Good old shame and guilt - bring back the Catholics that's what I say, I gather that they are having a tremendous effect on population issues elsewhere in the world.

If I've understood this correctly, the wealth of this couple is coming from the newspapers who are selling lots of newspapers to it's 'horrified' readers rather than out of State pockets.

SJW said...

Nail on the head as always Ernest.
Thanks
Siobhán

Ernest de Cugnac said...

lulu - shame and guilt, but only where necessary! For example, I have absolutely no problem with people having sex who are unmarried or who have just met. My problem is that we have policies that stop the chickens coming home to roost when they should. Rich? No, I agree, not on the state, but this family is going to get the equivalent of a graduate salary thanks to their fecklessness.

sjw - ta v much.

Working mum said...

I read this story with much disbelief and sadness.
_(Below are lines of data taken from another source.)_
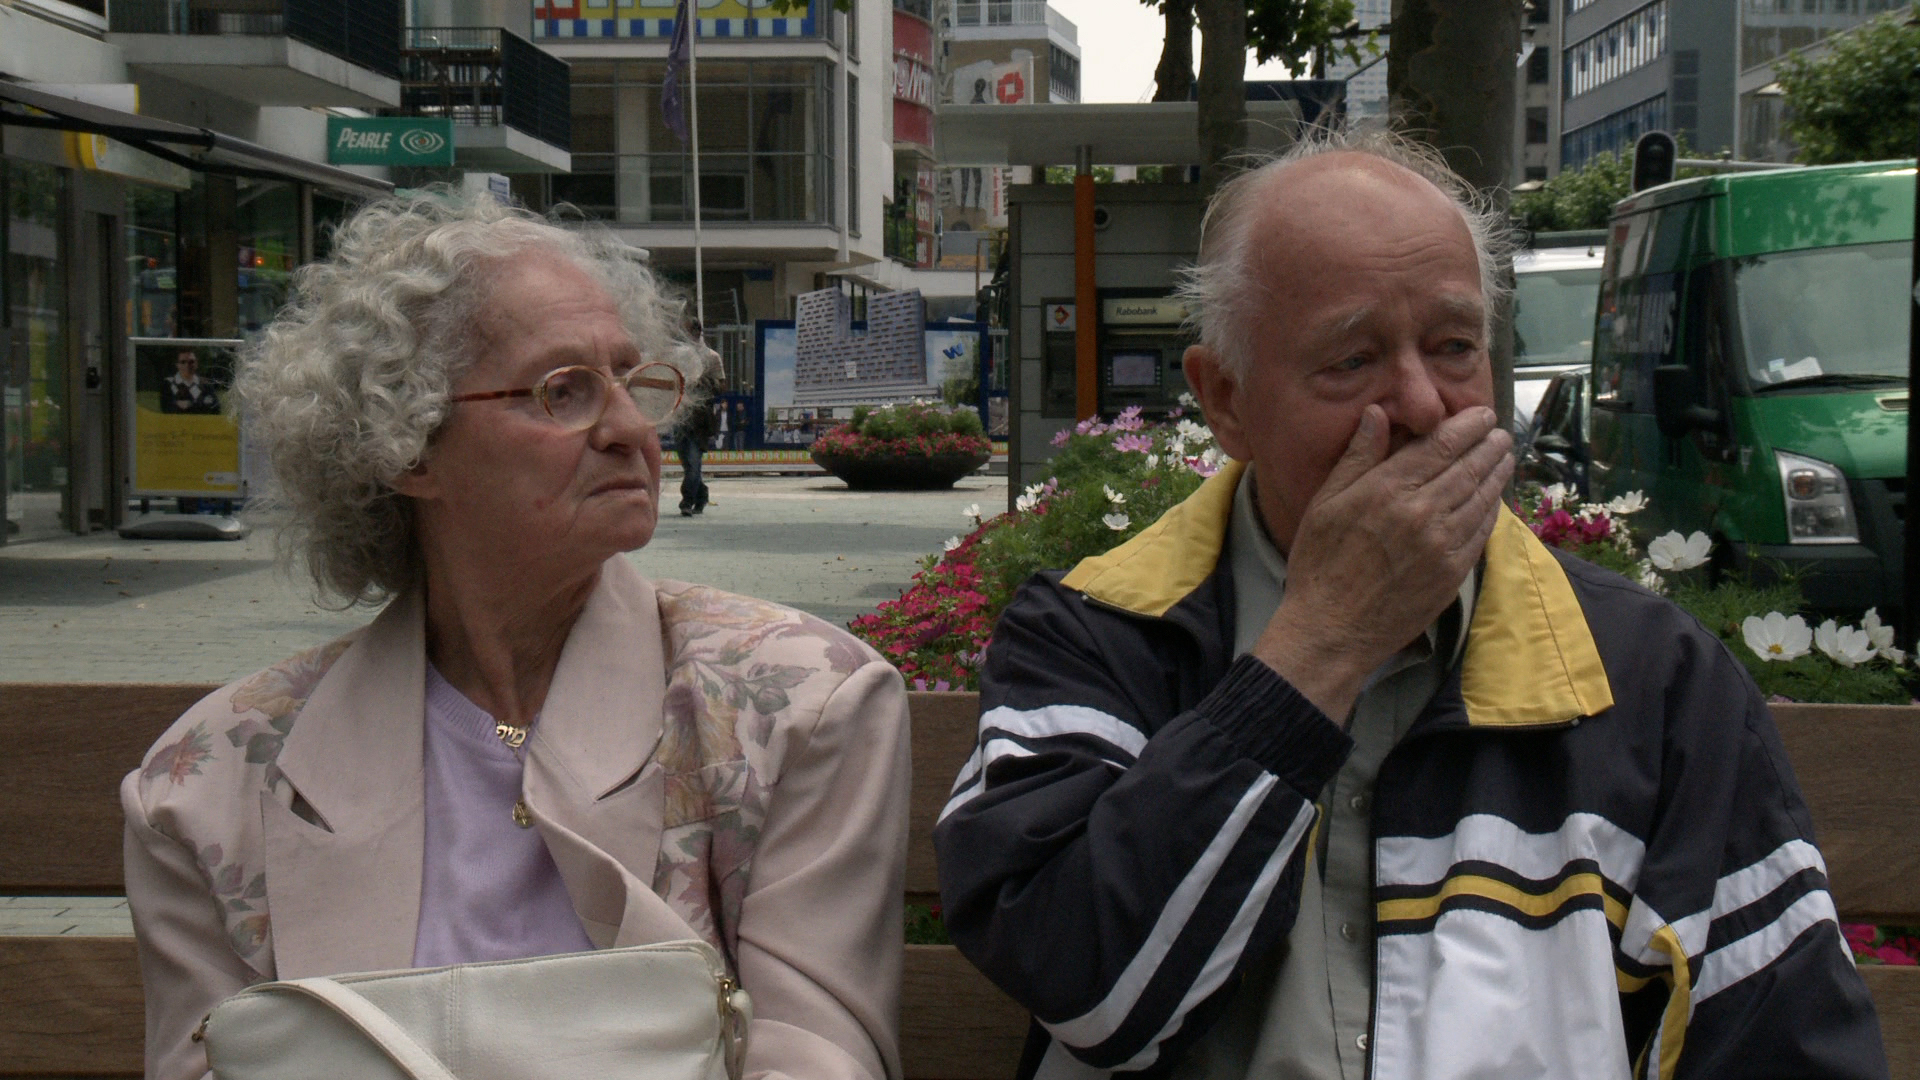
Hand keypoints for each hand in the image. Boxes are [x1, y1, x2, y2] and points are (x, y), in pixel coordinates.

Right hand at [1251, 404, 1512, 723]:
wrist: (1332, 630)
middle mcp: (1422, 512)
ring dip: (1498, 473)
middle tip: (1500, 432)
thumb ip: (1357, 457)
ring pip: (1482, 497)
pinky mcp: (1453, 572)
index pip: (1441, 445)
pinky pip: (1482, 531)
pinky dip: (1493, 509)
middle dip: (1489, 445)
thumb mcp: (1325, 504)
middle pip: (1468, 467)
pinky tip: (1495, 498)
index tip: (1481, 415)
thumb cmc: (1320, 565)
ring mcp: (1443, 545)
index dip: (1467, 426)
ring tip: (1505, 457)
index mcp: (1387, 490)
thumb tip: (1378, 412)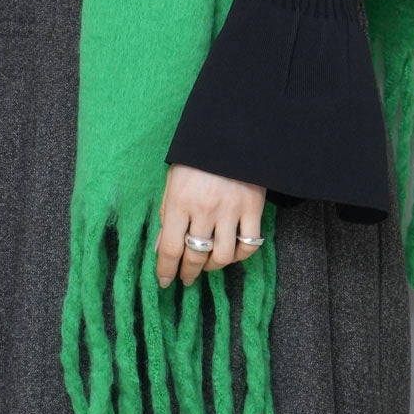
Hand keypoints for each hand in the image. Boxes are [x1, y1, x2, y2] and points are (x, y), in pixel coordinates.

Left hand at [155, 163, 266, 289]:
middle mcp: (204, 209)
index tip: (164, 282)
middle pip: (195, 256)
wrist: (230, 131)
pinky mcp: (253, 207)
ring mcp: (231, 209)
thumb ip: (165, 214)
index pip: (169, 248)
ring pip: (223, 256)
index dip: (165, 270)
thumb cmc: (196, 157)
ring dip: (213, 266)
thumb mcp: (172, 181)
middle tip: (185, 277)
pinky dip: (241, 255)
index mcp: (179, 201)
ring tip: (207, 264)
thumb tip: (160, 248)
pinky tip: (232, 253)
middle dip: (188, 272)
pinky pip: (249, 244)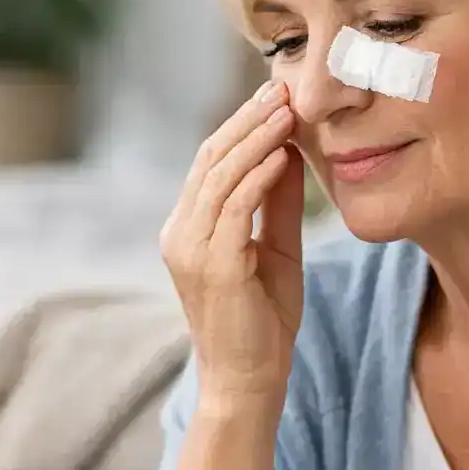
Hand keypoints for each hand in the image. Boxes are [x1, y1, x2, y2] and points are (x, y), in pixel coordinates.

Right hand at [160, 80, 303, 406]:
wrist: (249, 382)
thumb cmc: (262, 321)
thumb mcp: (273, 250)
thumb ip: (275, 204)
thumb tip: (289, 150)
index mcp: (187, 229)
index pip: (209, 162)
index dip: (241, 125)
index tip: (275, 96)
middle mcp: (179, 234)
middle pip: (210, 160)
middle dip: (247, 120)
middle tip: (281, 88)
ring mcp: (191, 250)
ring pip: (220, 176)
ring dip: (256, 139)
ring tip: (287, 110)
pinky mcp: (213, 267)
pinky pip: (234, 208)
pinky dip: (258, 176)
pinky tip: (283, 153)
Now, as more and more of the story comes to light, I am horrified.

Sarah, of St Bloggie de Riviere, has an excellent post on this subject:

http://sarahhague.blogspot.com/2009/02/poor-alfie.html

I do hope she is wrong, because the ramifications if she is correct fill me with despair.

Ernest de Cugnac said...

wm - thanks for that, had a read, bloody depressing.

Absolute Vanilla (and Atyllah) said...

I saw this on sky news - boggles the mind (but then again, I suppose one might say, how old were Romeo and Juliet when they eloped... just to play devil's advocate, of course).

But I think your point about guilt is so spot on. We're increasingly taught that guilt is a bad thing - it's bad to carry guilt around etc - yet, without guilt where's our indicator to help us detect right from wrong.

You make some uncomfortable but salient points and it poses some very critical questions about society.

By the way, because I know you abhor them (and recently lamented that you never got any), there's something for you at my place...
;-)

lakeviewer said...

This is not a new problem, of course, but it does take us back to the dilemma you discussed. If society gets involved, society takes responsibility, one way or another. In the meantime, let's work something out before it happens again.

In the States we are talking about the mother of the octoplets she had with the assistance of a fertility doctor.

I'm glad I dropped in from Absolute Vanilla.

mouse (aka kimy) said...

all your wonderful issues and commentary aside, I want to just say I think it is f**king shameful how the media are exploiting these kids.....and not only the british tabloids, but the french press too according to dd....oy!

Ernest de Cugnac said...

back after a long break:

av - thank you and you are a total sweetie pie

lakeviewer - nice to see you here, thanks for dropping in. I read about the octuplets. What the heck ...??

mouse - too true. It's in the papers. Why? Because we can't get enough of it.